Es bräuchte somit einen Neustart, der sämtliche Dimensionen der globalen Wirtschaftsordnung umfasst. Dies beinhaltet ein Währungssystem, in dem sich Inflationsdifferenzen durch koordinierte Auf- und Abwertungen ausgleichen, sodass die Wettbewerbsfähigkeit real konstant bleibt, Interventionen auf den globalen Finanzmärkten, die den spekulativen Handel mit Rohstoffstoffen bremsen, eine Entwicklungspolitik, die den Ländern des globalen Südens mehr industriepolitischen Spielraum gewährt, und ein funktionierendes, multilaterales Handelssystem anstelle hunderter bilateraler Verträge, die im klassischen Sinne wenig mit „Freihandel“ zu tun haben. Zudem müssen endlich auch die Patentrechte gelockert werden, denn oftmals sind es prohibitiv hohe Kosten, die es dem globalen Süden unmöglich machen, auf Medikamente oder neue Technologien zurückzugreifen. Gerade im Hinblick auf den Klimawandel wird das essenziell, wenn wir eine fossile Entwicklung im Süden „überspringen“ wollen. 

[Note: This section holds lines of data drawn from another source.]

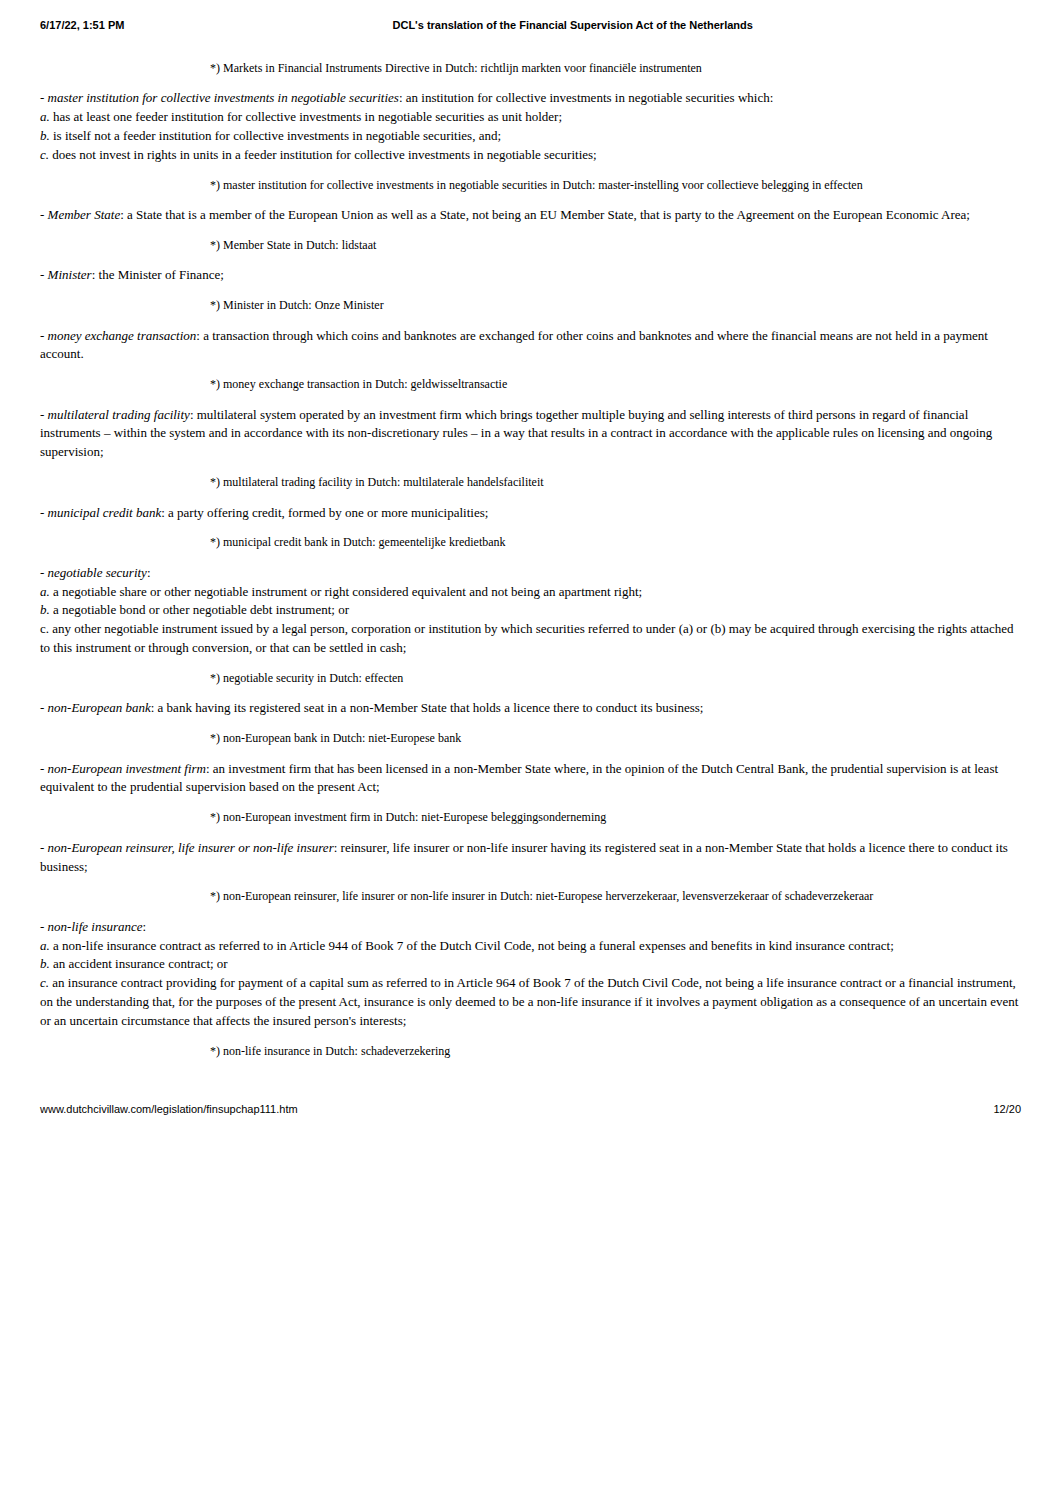6/17/22, 1:51 PM
DCL's translation of the Financial Supervision Act of the Netherlands
*) Markets in Financial Instruments Directive in Dutch: richtlijn markten voor financiële instrumenten
- master institution for collective investments in negotiable securities: an institution for collective investments in negotiable securities which:
a. has at least one feeder institution for collective investments in negotiable securities as unit holder;
b. is itself not a feeder institution for collective investments in negotiable securities, and;
c. does not invest in rights in units in a feeder institution for collective investments in negotiable securities;
*) master institution for collective investments in negotiable securities in Dutch: master-instelling voor collectieve belegging in effecten
- Member State: a State that is a member of the European Union as well as a State, not being an EU Member State, that is party to the Agreement on the European Economic Area;
*) Member State in Dutch: lidstaat
- Minister: the Minister of Finance;
*) Minister in Dutch: Onze Minister
- money exchange transaction: a transaction through which coins and banknotes are exchanged for other coins and banknotes and where the financial means are not held in a payment account.
*) money exchange transaction in Dutch: geldwisseltransactie
- multilateral trading facility: multilateral system operated by an investment firm which brings together multiple buying and selling interests of third persons in regard of financial instruments – within the system and in accordance with its non-discretionary rules – in a way that results in a contract in accordance with the applicable rules on licensing and ongoing supervision;
*) multilateral trading facility in Dutch: multilaterale handelsfaciliteit
- municipal credit bank: a party offering credit, formed by one or more municipalities;
*) municipal credit bank in Dutch: gemeentelijke kredietbank
- negotiable security:
a. a negotiable share or other negotiable instrument or right considered equivalent and not being an apartment right;
b. a negotiable bond or other negotiable debt instrument; or
c. any other negotiable instrument issued by a legal person, corporation or institution by which securities referred to under (a) or (b) may be acquired through exercising the rights attached to this instrument or through conversion, or that can be settled in cash;
*) negotiable security in Dutch: effecten
- non-European bank: a bank having its registered seat in a non-Member State that holds a licence there to conduct its business;
*) non-European bank in Dutch: niet-Europese bank
- non-European investment firm: an investment firm that has been licensed in a non-Member State where, in the opinion of the Dutch Central Bank, the prudential supervision is at least equivalent to the prudential supervision based on the present Act;
*) non-European investment firm in Dutch: niet-Europese beleggingsonderneming
- non-European reinsurer, life insurer or non-life insurer: reinsurer, life insurer or non-life insurer having its registered seat in a non-Member State that holds a licence there to conduct its business;
*) non-European reinsurer, life insurer or non-life insurer in Dutch: niet-Europese herverzekeraar, levensverzekeraar of schadeverzekeraar
- non-life insurance:
a. a non-life insurance contract as referred to in Article 944 of Book 7 of the Dutch Civil Code, not being a funeral expenses and benefits in kind insurance contract;
b. an accident insurance contract; or
c. an insurance contract providing for payment of a capital sum as referred to in Article 964 of Book 7 of the Dutch Civil Code, not being a life insurance contract or a financial instrument,
on the understanding that, for the purposes of the present Act, insurance is only deemed to be a non-life insurance if it involves a payment obligation as a consequence of an uncertain event or an uncertain circumstance that affects the insured person's interests;
*) non-life insurance in Dutch: schadeverzekering
www.dutchcivillaw.com/legislation/finsupchap111.htm
12/20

Das klingt alles sehr ambitioniert und zum Teil unrealistisch, doch letzten Endes bleibt es eine Frage des politischen Willens. Nach dem zweiten Weltkrieg haben sich die großen Mächte zusammengerauft, um eine Wirtschaftsordnung zu gestalten, die dem Ziel „Nie wieder Krieg“ dienen sollte. Im „Jahrzehnt des Handelns“ stehen wir vielleicht vor deutlich größeren Herausforderungen als die Weltmächte 1944 in Bretton Woods – auch und vor allem deshalb, weil wir ein neues System mit einer deutlich höheren Anzahl von Nationalstaaten ausarbeiten müssten. Zweifellos sitzen wir dabei alle im selben Boot – sofern uns das Klima am Herzen liegt –, denn ob eine Tonne CO2 in Deutschland oder sonst wo auf der Welt ausgestoßen wird, ist dem Klima herzlich egal. 

Neben dem Vorantreiben der nationalen Maßnahmen zur Klimaneutralität muss Deutschland somit komplementär auch internationale Reformen anstoßen – und über die EU besteht bereits ein nicht zu unterschätzender Hebel. Eine Alternative dazu haben wir nicht. Wie es der Generalsekretär der Vereinten Nationen, António Guterres, bei der COP 27 auf den Punkt brachte: „die Menschheit hat die Wahl: Kooperation oder Untergang“ („cooperate or perish“). Allein mit guter Politik im globalen Norden – so unabdingbar sie im Kampf gegen den Klimawandel ist – werden wir die drohende Klimakatastrophe nicht abwenden.